It’s that time of the year again: severe weather season. We get more than our share of severe weather during the summer, and when that happens it’s always good to have a radio at your disposal, particularly a radio with the weather band built into it.
Now, we’re not hurting for radios around here. I have two practically identical radios from the CCrane company that receive the broadcast bands (AM and FM) as well as shortwave, aviation, and weather bands. The main difference is that one radio has the ability to isolate single sideband (SSB) broadcasts on shortwave. I keep one in the bedroom for the times when one of the weather apps on my phone alerts me to dangerous weather.
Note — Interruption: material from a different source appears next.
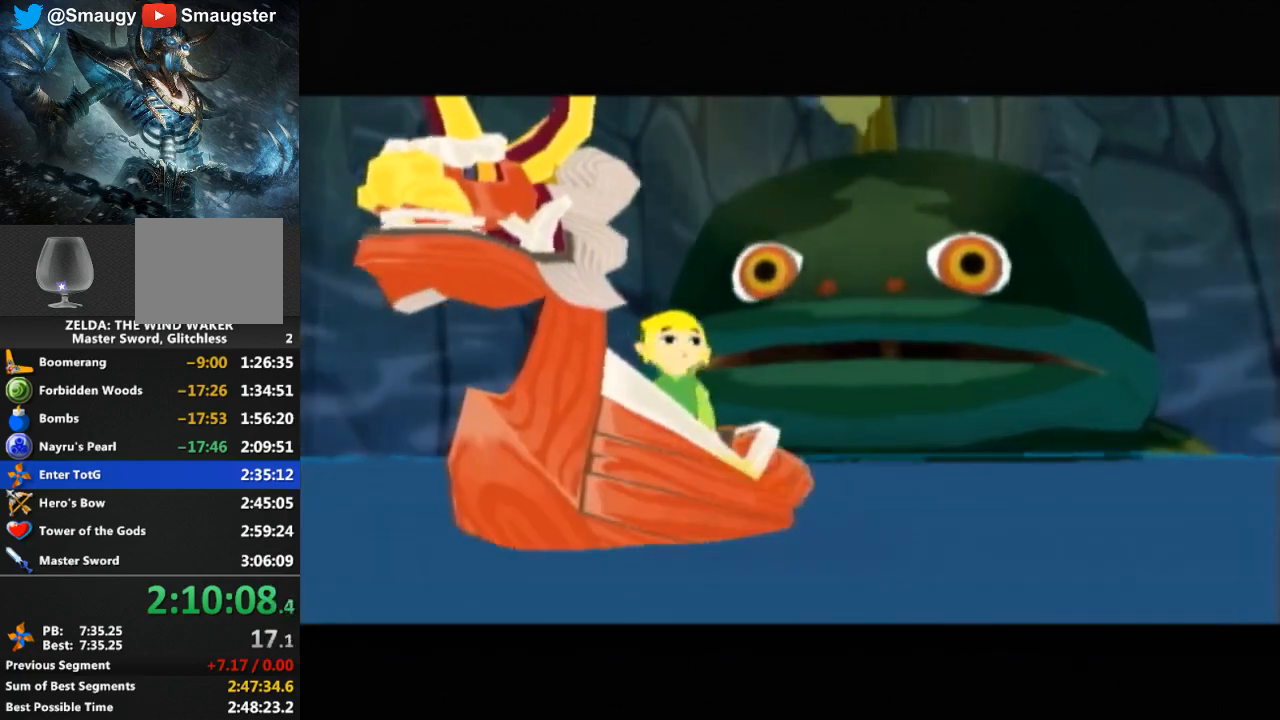
{"buttons": [], "left_stick": "center", "right_stick": "center", "events": [[133, "B", "down"], [200, "B", "up"], [300, "B", "down"], [367, "B", "up"]]}
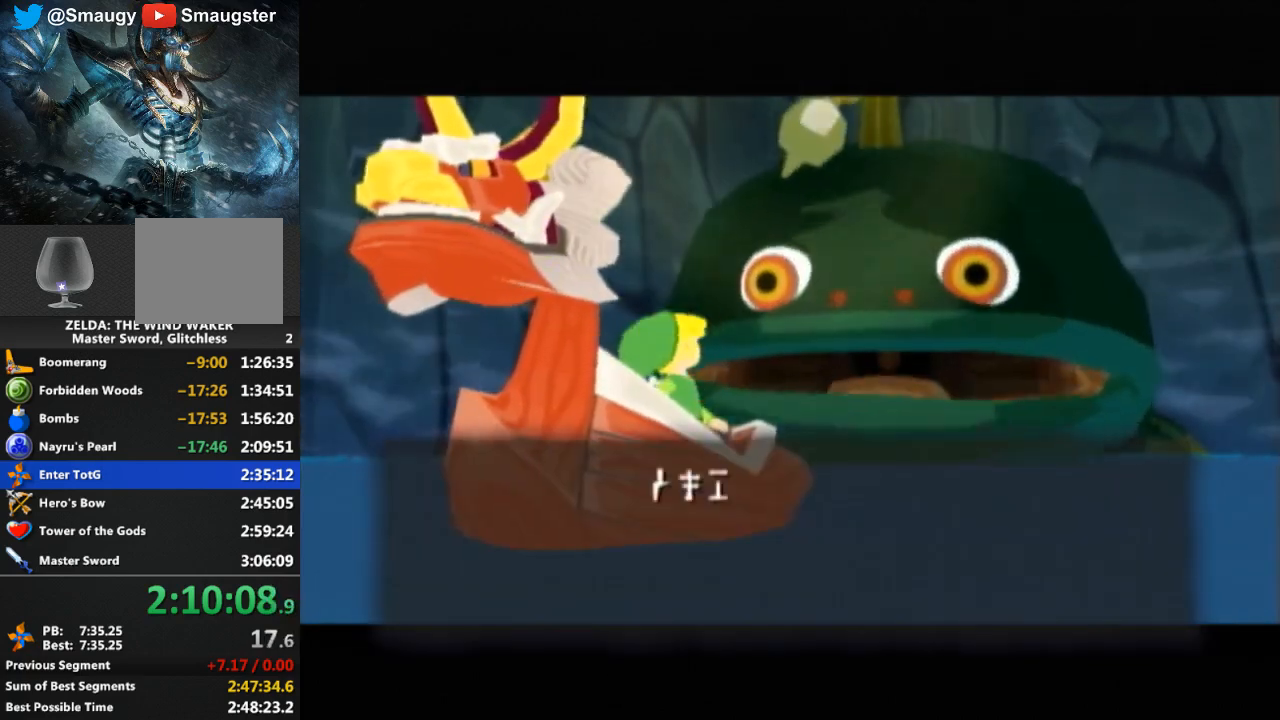
{"buttons": [], "left_stick": "center", "right_stick": "center", "events": [[33, "B", "down"], [100, "B", "up"], [167, "B", "down"], [200, "B", "up"], [267, "B", "down"], [300, "B", "up"], [333, "B", "down"], [400, "B", "up"]]}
We’ve been lucky so far in that no tornadoes or severe thunderstorms have knocked the power out for several days, but Mary and I realize that it could just be a matter of time before the lights go out for an extended time, and we decided that we needed a radio that could be powered several ways (battery, AC power, using solar power or wound up to keep the radio going), a flashlight, and a way to charge our phones, as well as AM/FM/Weather bands.
I found all of that at Amazon with the CCrane CC Solar Observer radio. At just under $80, it gives us all the things we want.
The main source of power is the rechargable battery pack, which when fully charged gives enough power for almost 20 hours. It can be recharged using the AC adapter, the hand crank, or the solar panel, depending on your situation. You can also power it with 3 AA batteries (which we always keep in stock here).
There is an analog tuner for AM and FM and a dial for selecting which NOAA radio station carries your local weather. The analog tuner is a bit of a pain especially after you’ve gotten used to digital tuners, but it does the job, and we don’t use the tuner that often. There’s an internal antenna for AM radio and a whip antenna for FM and weather radio.
There’s a very bright LED flashlight, a headphone jack, and a jack for a USB adapter. Why they didn’t just build a USB port into the radio is hard to understand, but the USB adapter does its job.
I like it: there are things I would have liked to have seen (a digital tuner, alarm for alerts, and a USB port rather than the adapter), but it’s a good radio and does the job. 4.5 out of 5 stars.